We explore a formal and computational characterization of real world regularity using discrete symmetry groups (hierarchy) as a theoretical basis, embedded in a well-defined Bayesian framework. Our existing work on ‘Near-regular texture analysis and manipulation’ (SIGGRAPH 2004) and “A Lattice-based MRF Model for Dynamic Near-regular Texture Tracking” (TPAMI 2007) already demonstrate the power of such a formalization on a diverse set of real problems, such as texture analysis, synthesis, tracking, perception and manipulation in terms of regularity. Symmetry and symmetry group detection from real world data turns out to be a very challenging problem that has been puzzling computer vision researchers for the past 40 years (CVPR 2008).
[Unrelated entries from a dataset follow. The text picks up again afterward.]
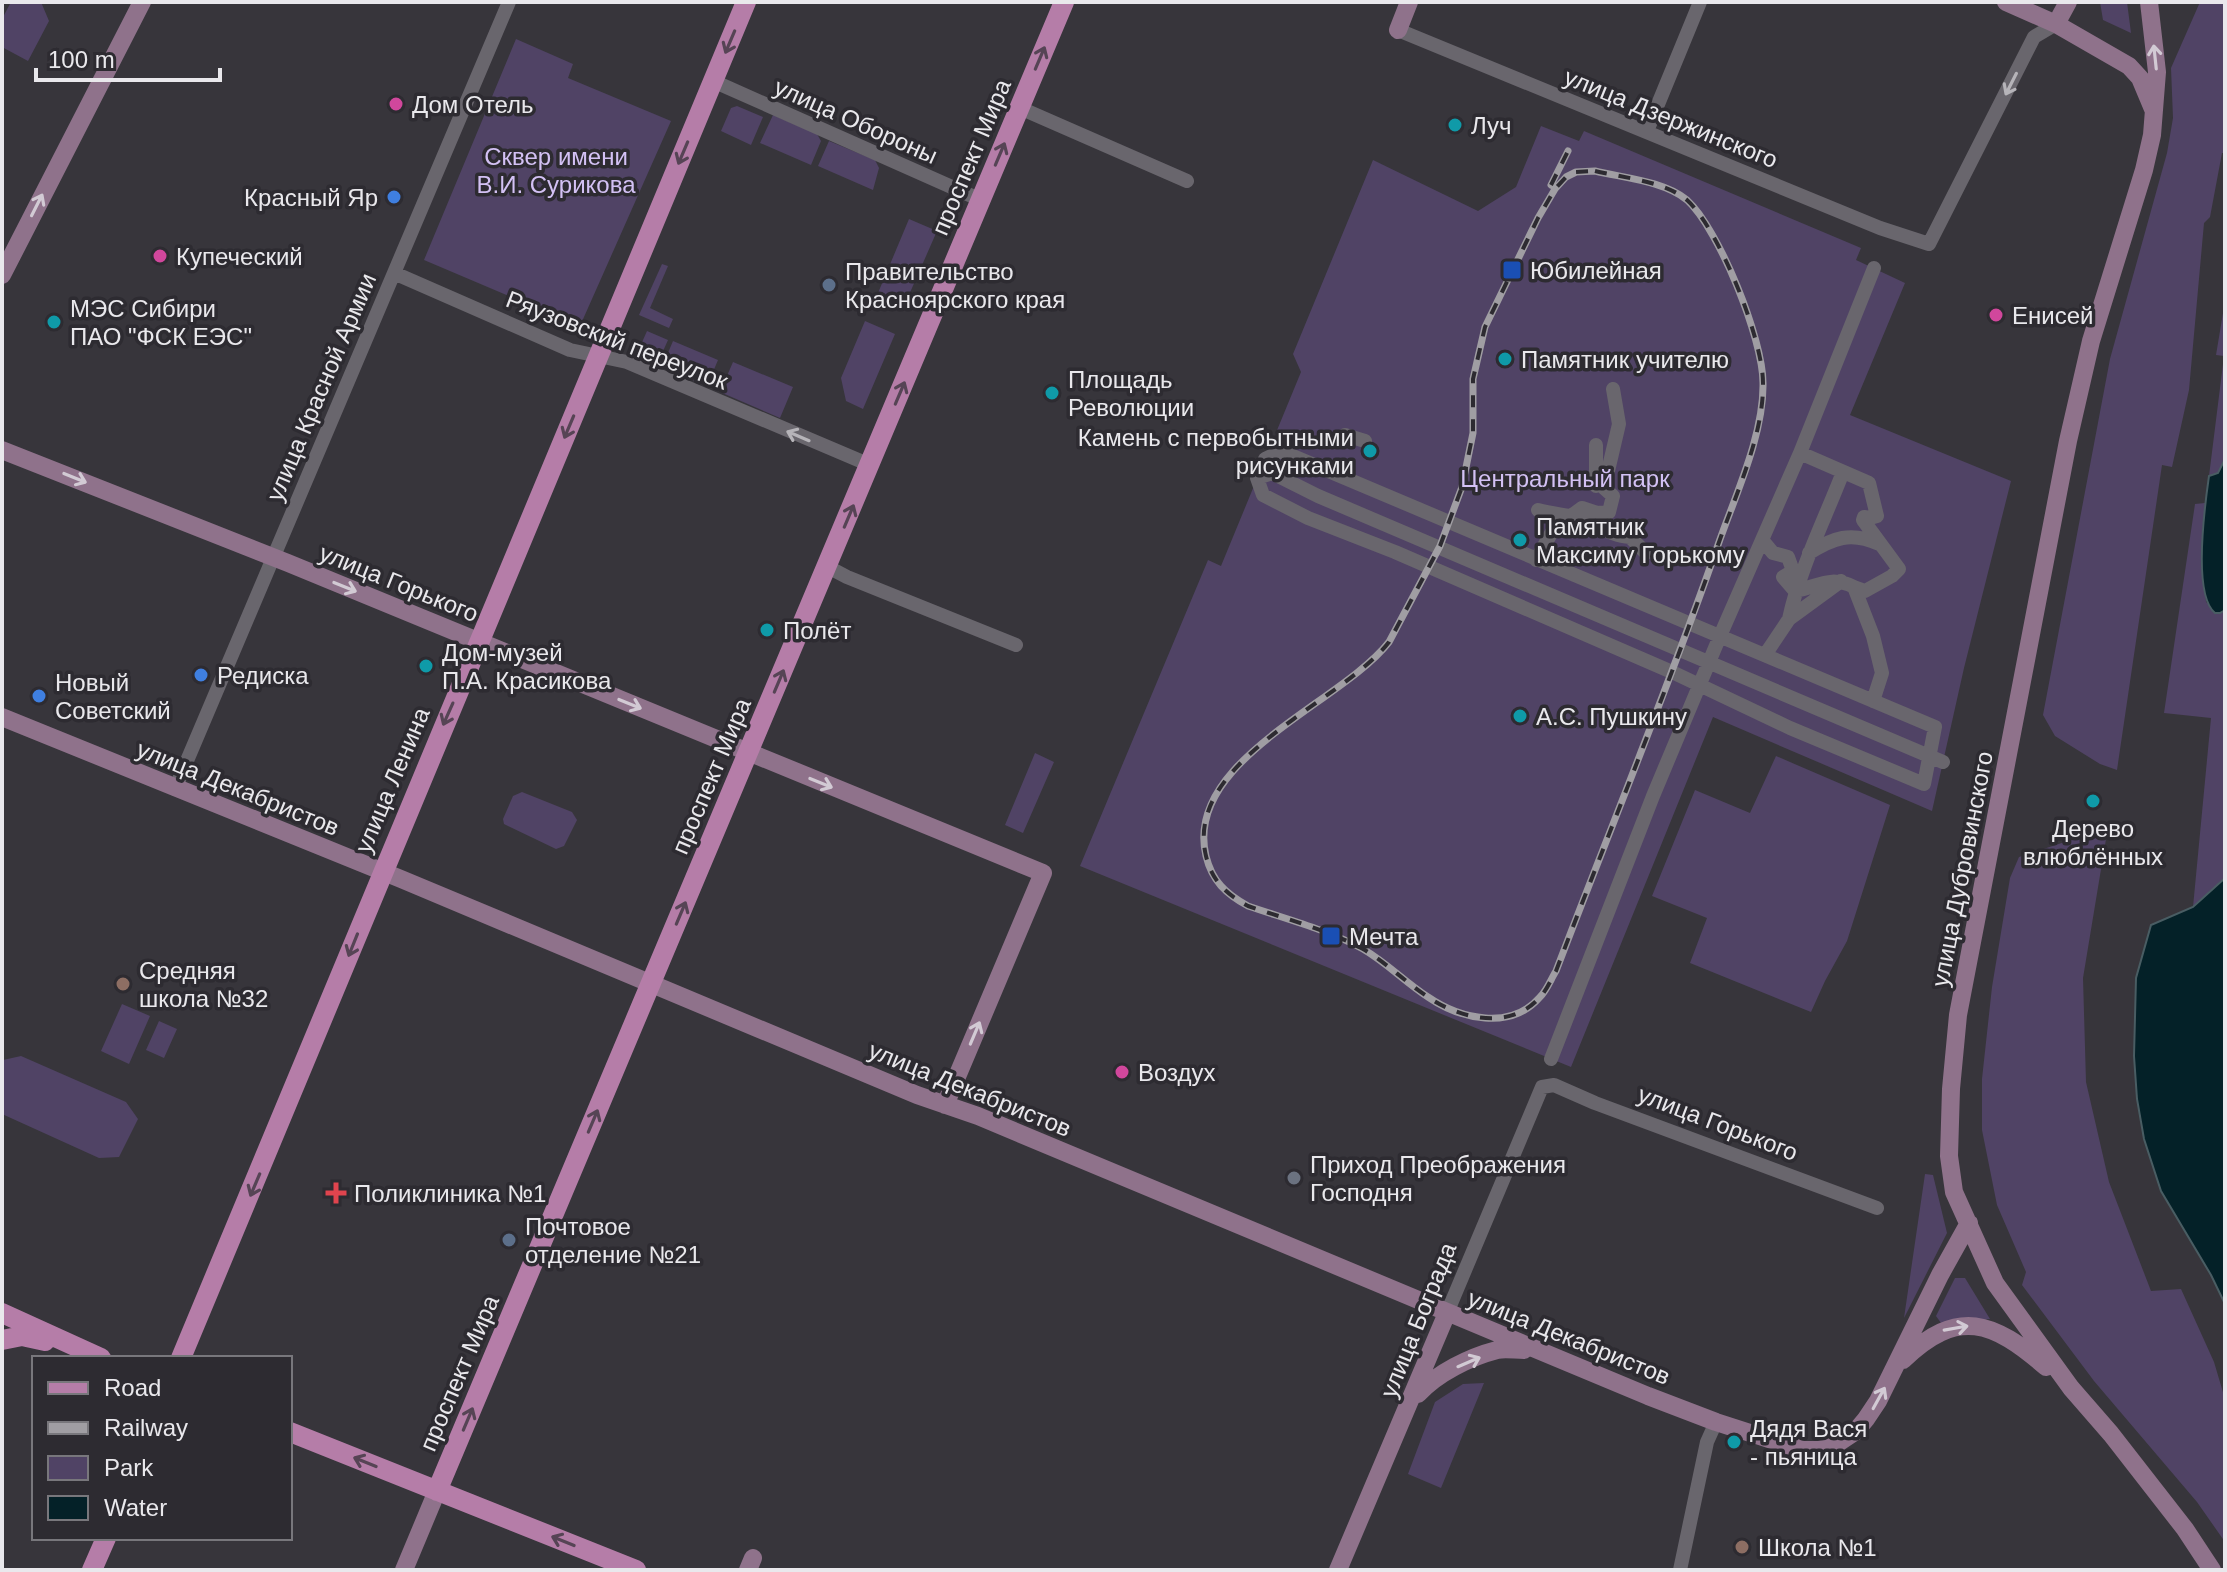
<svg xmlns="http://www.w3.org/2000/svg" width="2227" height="1572" viewBox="0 0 2227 1572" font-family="Arial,sans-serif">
<rect width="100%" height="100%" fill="#37353b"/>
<path fill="#504365" d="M 11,2 L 41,2 L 49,21 L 28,61 L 2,47 L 2,19 Z
M 2100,2 L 2127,2 L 2131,33 L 2103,20 Z
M 2200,2 L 2225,2 L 2225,153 L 2222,153 L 2210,217 L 2204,223 L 2189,390 L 2172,467 L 2162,465 L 2117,770 L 2100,764 L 2055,736 L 2043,715 L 2110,359 L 2167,153 L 2173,118 L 2171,68 Z
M 516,39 L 573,64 L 568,78 L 671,121 L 580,326 L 424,260 Z
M 737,106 L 763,117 L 751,145 L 721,131 L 731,108 Z
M 773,115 L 817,134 L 821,141 L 811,165 L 760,143 Z
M 1541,126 L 1579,141 L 1584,131 L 1861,248 L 1856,260 L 1905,283 L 1850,415 L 2011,481 L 1964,668 L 1932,811 L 1713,717 L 1571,1067 L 1080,866 L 1208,560 L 1221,566 L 1301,372 L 1293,354 L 1373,160 L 1478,211 L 1516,187 Z
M 829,141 L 875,160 L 879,168 L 873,190 L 818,166 Z
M 909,219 L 937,231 L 905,304 L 878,293 Z
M 662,264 L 668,266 L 650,308 L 673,319 L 669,328 L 639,315 Z
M 2225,301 L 2225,459 L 2218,473 L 2209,476 L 2224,356 L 2216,355 Z
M 865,321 L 895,334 L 863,409 L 846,401 L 841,378 Z
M 647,331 L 668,340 L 656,367 L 635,358 Z
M 673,341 L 718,360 L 707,386 L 662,367 Z
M 733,362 L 793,387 L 780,418 L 720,392 Z
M 2205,503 L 2202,534 L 2206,602 L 2220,613 L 2225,610 L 2225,878 L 2193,907 L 2211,718 L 2164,713 L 2195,504 Z
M 1035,753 L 1054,762 L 1023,833 L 1005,825 Z
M 1776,756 L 1890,805 L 1847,941 L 1825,981 L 1811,1012 L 1690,963 L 1707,918 L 1652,896 L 1695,790 L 1750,813 Z
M 522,792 L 572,812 L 577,820 L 564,846 L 556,849 L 504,824 L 503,819 L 513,796 Z
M 2107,833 L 2083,978 L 2086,1082 L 2109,1182 L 2151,1291 L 2181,1289 L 2214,1362 L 2225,1399 L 2225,1542 L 2197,1502 L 2094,1381 L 2022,1285 L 2026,1272 L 1997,1205 L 1982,1130 L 1982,1079 L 1992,987 L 2010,878 L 2019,857 L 2086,835 Z
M 122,1004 L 150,1016 L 129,1064 L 101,1051 Z
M 159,1021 L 177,1029 L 164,1058 L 146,1050 Z
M 21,1056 L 126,1102 L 138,1119 L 119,1157 L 99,1158 L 2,1114 L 2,1062 L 3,1060 Z
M 1925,1174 L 1933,1175 L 1947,1233 L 1904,1318 Z
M 1955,1278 L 1965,1278 L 1990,1319 L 1941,1323 L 1936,1316 Z
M 1484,1383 L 1441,1488 L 1408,1474 L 1435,1402 L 1463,1384 Z"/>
<path fill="#042128" stroke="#495d63" stroke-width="2" d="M 2225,459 L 2225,610 L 2220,613 L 2215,613 C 2192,594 2205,504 2209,476 L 2218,473 Z
M 2225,878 L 2225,1304 L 2211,1275 L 2161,1191 L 2144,1139 L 2137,1099 L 2134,1056 L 2136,978 L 2151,925 L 2193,907 Z"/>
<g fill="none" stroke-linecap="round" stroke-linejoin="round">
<path stroke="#69666d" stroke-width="14" d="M 1398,30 L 1880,228 L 1929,244 L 2034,37 L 2056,24
M 713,81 L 981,200
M 1020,108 L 1187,181
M 1647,131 L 1700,2
M 394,273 L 570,350 L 627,362 L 870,465
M 1345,435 L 1365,441
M 1596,445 L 1596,486
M 1281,451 L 1935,727 L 1924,784 L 1790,728 L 1672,672 L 1395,552 L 1308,518 L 1263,495 L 1257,478 L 1272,473 L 1265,459 Z
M 1800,453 L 1869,483 L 1877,516 L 1870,518 L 1864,517 L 1863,520 L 1899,569 L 1892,576 L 1865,591 L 1854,587
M 1272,473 L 1318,496 L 1943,762
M 1538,510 C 1549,513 1559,514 1570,516 C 1591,520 1608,536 1630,537 L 1646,553
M 1571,516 L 1582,508 L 1597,513 L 1609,512 L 1613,496 L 1604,488 L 1619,424 L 1613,389
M 1763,541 L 1773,553 L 1788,557 L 1793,571 L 1783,577 L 1795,591 C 1820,586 1830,575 1854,587 L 1873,636 L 1882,673 L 1873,701
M 1809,553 C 1833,538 1851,531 1879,544
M 1536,560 L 1561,516
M 828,567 L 847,577 L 1016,645
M 1789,619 C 1800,568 1824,521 1843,472
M 1765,655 L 1789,619 L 1841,581
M 175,789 L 509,2
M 1551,1059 L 1653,796 L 1720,636 L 1800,453 L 1874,268
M 1447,1313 L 1542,1087 L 1554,1085 L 1595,1103 L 1877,1208
M 1680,1570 L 1707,1442 L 1716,1422"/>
<path stroke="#8f728b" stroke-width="18" d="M 2006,2 L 2056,24 L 2129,66 L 2140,78 L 2153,109
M 2149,2 L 2157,72 L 2152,135 L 2144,170 L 2091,341 L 2068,441 L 1958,1015 L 1951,1089 L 1949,1156 L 1954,1192 L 1995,1283 L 2071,1388 L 2111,1434 L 2185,1529 L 2212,1570
M 2056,24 L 2068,2
M 1398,30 L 1409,2
M 2,275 L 142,2
M 2,450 L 288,563 L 1043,873 L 945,1105
M 2,717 L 401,879 L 917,1095 L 978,1116 L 1648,1396 L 1716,1422 L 1803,1450 L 1819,1450 L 1835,1445 L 1856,1431 L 1866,1419 L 1878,1401 L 1940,1275 L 1969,1223
M 1903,1360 C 1958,1307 1993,1321 2046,1367
M 1418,1394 C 1437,1373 1470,1357 1497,1350 C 1505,1348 1515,1350 1524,1350
M 404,1570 L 437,1491
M 748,1570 L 753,1558
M 1338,1570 L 1447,1313"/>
<path stroke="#b57da8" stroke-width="20" d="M 2,1313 L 101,1358
M 2,1340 L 22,1336 L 45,1341
M 181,1358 L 746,2
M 290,1432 L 636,1570
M 437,1491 L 1064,2
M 92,1570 L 106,1538"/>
<defs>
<path id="rail" d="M 1595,171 C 1624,178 1664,181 1687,200 C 1719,229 1763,339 1763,383 C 1764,435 1735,496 1718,545 C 1668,689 1610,829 1556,971 C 1551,979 1547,990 1540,997 C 1511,1031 1460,1019 1428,997 C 1405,982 1387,963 1363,949 C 1328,930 1286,919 1248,906 C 1226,894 1212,881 1206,856 C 1183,760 1342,703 1389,642 L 1440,546 L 1462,487 L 1473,433 L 1473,379 L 1485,327 L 1538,218 L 1555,189 L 1566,177 L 1576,172 Z
M 1551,185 L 1568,151"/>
</defs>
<use href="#rail" stroke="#a09ea3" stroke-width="7"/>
<use href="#rail" stroke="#2d2b31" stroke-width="4" stroke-dasharray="12" stroke-linecap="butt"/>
</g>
<defs><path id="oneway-shaft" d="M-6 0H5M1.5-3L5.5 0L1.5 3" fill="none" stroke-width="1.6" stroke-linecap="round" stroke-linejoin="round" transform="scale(2)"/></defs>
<g stroke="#564455">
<use href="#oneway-shaft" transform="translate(730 42) rotate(113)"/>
<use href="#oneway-shaft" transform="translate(1040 58) rotate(-67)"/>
<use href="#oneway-shaft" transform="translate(683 153) rotate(113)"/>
<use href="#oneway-shaft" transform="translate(1000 154) rotate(-67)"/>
<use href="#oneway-shaft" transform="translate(900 393) rotate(-67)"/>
<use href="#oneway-shaft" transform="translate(569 427) rotate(113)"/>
<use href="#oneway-shaft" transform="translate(849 516) rotate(-67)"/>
<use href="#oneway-shaft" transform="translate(779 681) rotate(-67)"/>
<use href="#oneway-shaft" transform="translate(448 714) rotate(114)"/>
<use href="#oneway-shaft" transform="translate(681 913) rotate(-67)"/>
<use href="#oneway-shaft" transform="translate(353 945) rotate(112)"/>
<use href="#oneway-shaft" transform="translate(593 1121) rotate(-67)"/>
<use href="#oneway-shaft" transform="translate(255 1185) rotate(113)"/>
<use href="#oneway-shaft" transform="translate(468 1419) rotate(-67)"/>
<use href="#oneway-shaft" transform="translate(365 1462) rotate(-158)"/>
<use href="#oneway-shaft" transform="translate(563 1541) rotate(-158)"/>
</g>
<g stroke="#d2cad4">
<use href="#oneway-shaft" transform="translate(2155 57) rotate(-96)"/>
<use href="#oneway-shaft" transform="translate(37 205) rotate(-63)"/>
<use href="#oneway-shaft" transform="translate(75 478) rotate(22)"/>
<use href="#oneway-shaft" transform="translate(345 587) rotate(22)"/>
<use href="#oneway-shaft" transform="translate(630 704) rotate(22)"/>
<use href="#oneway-shaft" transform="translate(821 783) rotate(22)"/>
<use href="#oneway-shaft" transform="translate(975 1033) rotate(-67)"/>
<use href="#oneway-shaft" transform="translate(1956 1328) rotate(-10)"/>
<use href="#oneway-shaft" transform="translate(1469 1362) rotate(-23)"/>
<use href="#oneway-shaft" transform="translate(1879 1398) rotate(-61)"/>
</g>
<g stroke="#b6b4b9">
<use href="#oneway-shaft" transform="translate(2011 84) rotate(117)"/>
<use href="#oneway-shaft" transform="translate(798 436) rotate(-157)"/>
</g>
<g fill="#d1479c" stroke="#2d2b31" stroke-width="3">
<circle cx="396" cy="104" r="8"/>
<circle cx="160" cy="256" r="8"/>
<circle cx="1996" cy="315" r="8"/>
<circle cx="1122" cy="1072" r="8"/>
</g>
<g fill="#0f9aa8" stroke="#2d2b31" stroke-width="3">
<circle cx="1455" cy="125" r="8"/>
<circle cx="54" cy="322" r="8"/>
<circle cx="1505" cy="359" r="8"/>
<circle cx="1052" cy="393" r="8"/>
<circle cx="1370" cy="451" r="8"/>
<circle cx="1520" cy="540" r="8"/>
<circle cx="767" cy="630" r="8"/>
<circle cx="426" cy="666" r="8"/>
<circle cx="1520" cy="716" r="8"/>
<circle cx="2093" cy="801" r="8"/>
<circle cx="1734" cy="1442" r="8"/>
</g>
<g fill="#3f7fe0" stroke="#2d2b31" stroke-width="3">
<circle cx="394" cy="197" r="8"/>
<circle cx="201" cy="675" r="8"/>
<circle cx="39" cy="696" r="8"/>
</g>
<g fill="#1a4fb4" stroke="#2d2b31" stroke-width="3">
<rect x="1502" y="260" width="20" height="20" rx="4"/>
<rect x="1321" y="926" width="20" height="20" rx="4"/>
</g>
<g fill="#5c6f8a" stroke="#2d2b31" stroke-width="3">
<circle cx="829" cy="285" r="8"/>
<circle cx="509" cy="1240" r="8"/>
</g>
<g fill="#8d6e63" stroke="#2d2b31" stroke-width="3">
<circle cx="123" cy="984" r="8"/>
<circle cx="1742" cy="1547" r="8"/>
</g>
<circle fill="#6b7280" stroke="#2d2b31" stroke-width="3" cx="1294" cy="1178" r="8"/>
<path fill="#e0444e" stroke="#2d2b31" stroke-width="3" d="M332 1181h8v8h8v8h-8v8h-8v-8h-8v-8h8z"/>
<g text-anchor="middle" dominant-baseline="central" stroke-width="7" stroke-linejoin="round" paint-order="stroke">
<g font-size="24" fill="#e9e8ec" stroke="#2d2b31" text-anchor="start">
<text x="412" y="104">Дом Отель</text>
<text x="1471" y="125">Луч</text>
<text x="378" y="197" text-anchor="end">Красный Яр</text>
<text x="176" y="256">Купеческий</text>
<text x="1530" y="270">Юбилейная</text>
<text x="845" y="271">Правительство<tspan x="845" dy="28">Красноярского края</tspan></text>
<text x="70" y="308">МЭС Сибири<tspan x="70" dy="28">ПАО "ФСК ЕЭС"</tspan></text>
<text x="2012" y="315">Енисей</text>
<text x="1521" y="359">Памятник учителю</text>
<text x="1068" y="379">Площадь<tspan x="1068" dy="28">Революции</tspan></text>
<text x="1354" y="437" text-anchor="end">Камень с первобытными<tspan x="1354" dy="28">рисунками</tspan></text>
<text x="1536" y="526">Памятник<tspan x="1536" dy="28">Максиму Горькому</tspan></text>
<text x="783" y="630">Полёт</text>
<text x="442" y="652">Дом-музей<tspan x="442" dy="28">П.А. Красикова</tspan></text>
<text x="217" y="675">Редиска</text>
<text x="55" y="682">Новый<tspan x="55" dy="28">Советский</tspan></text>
<text x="1536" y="716">А.С. Пушкину</text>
<text x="2093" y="828" text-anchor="middle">Дерево<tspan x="2093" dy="28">влюблённых</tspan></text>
<text x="1349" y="936">Мечта</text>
<text x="139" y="970">Средняя<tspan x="139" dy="28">школа №32</tspan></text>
<text x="1138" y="1072">Воздух</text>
<text x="1310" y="1164">Приход Преображения<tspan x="1310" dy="28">Господня</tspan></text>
<text x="354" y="1193">Поликлиника №1</text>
<text x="525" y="1226">Почтовое<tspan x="525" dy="28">отделение №21</tspan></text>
<text x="1750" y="1428">Дядя Вася<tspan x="1750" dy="28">- пьяница</tspan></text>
<text x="1758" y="1547">Школа №1</text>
</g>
<g font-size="24" fill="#e9e8ec" stroke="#2d2b31">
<text transform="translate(1671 118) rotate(22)">улица Дзержинского</text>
<text transform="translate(856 121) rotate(24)">улица Обороны</text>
<text transform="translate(971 157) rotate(-67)">проспект Мира</text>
<text transform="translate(617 340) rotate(21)">Ряузовский переулок</text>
<text transform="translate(321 387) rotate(-67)">улица Красной Армии</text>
<text transform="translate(399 583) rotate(22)">улица Горького</text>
<text transform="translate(711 776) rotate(-67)">проспект Мира</text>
<text transform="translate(392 780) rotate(-67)">улица Ленина</text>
<text transform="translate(238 788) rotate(22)">улица Декабристов</text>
<text transform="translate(1962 869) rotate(-79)">улица Дубровинского</text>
<text transform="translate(970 1089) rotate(22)">улица Декабристов</text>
<text transform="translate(1718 1123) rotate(21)">улица Горького</text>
<text transform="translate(1418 1320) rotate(-68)">улица Бограда</text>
<text transform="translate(1569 1337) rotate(22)">улица Декабристов</text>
<text transform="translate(459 1373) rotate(-67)">проспект Мира</text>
</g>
<g font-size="24" fill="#d3c1f4" stroke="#2d2b31">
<text x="556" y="156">Сквер имени<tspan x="556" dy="28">В.И. Сурикова</tspan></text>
<text x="1565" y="478">Центральный парк</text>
</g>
</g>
<rect width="2227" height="1572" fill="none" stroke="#e9e8ec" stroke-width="8"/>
<rect x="32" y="1356" width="260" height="184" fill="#2d2b31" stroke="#78777c" stroke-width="2"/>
<rect x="48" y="1382" width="40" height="12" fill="#b57da8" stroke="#78777c" stroke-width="2"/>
<text x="104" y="1396" font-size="24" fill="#e9e8ec">Road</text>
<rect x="48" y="1422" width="40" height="12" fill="#a09ea3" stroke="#78777c" stroke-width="2"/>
<text x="104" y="1436" font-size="24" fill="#e9e8ec">Railway</text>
<rect x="48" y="1456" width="40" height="24" fill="#504365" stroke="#78777c" stroke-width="2"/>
<text x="104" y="1476" font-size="24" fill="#e9e8ec">Park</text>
<rect x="48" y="1496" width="40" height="24" fill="#042128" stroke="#78777c" stroke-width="2"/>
<text x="104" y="1516" font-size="24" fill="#e9e8ec">Water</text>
<path d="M36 68v12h184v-12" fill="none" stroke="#e9e8ec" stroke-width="4"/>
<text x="48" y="68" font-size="24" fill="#e9e8ec" stroke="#2d2b31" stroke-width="6" paint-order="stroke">100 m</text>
</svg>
Our novel formalization will lead the way to a more robust and comprehensive algorithmic treatment of the whole regularity spectrum, from regular (perfect symmetry), near-regular (approximate symmetry), to various types of irregularities. The proposed method will be justified by several real world applications in computer vision, computer graphics and biomedical image analysis applications such as deformed lattice detection and tracking (PAMI 2009), gait recognition (ECCV2002,CVPR2007), grid-cell clustering (Neurocomputing 2007), symmetry of dance (SIGGRAPH ASIA 2009), automatic geo-tagging (CVPR2008), shape matching and retrieval (ICCV 2009), and image de-fencing (CVPR2008,ICCV2009).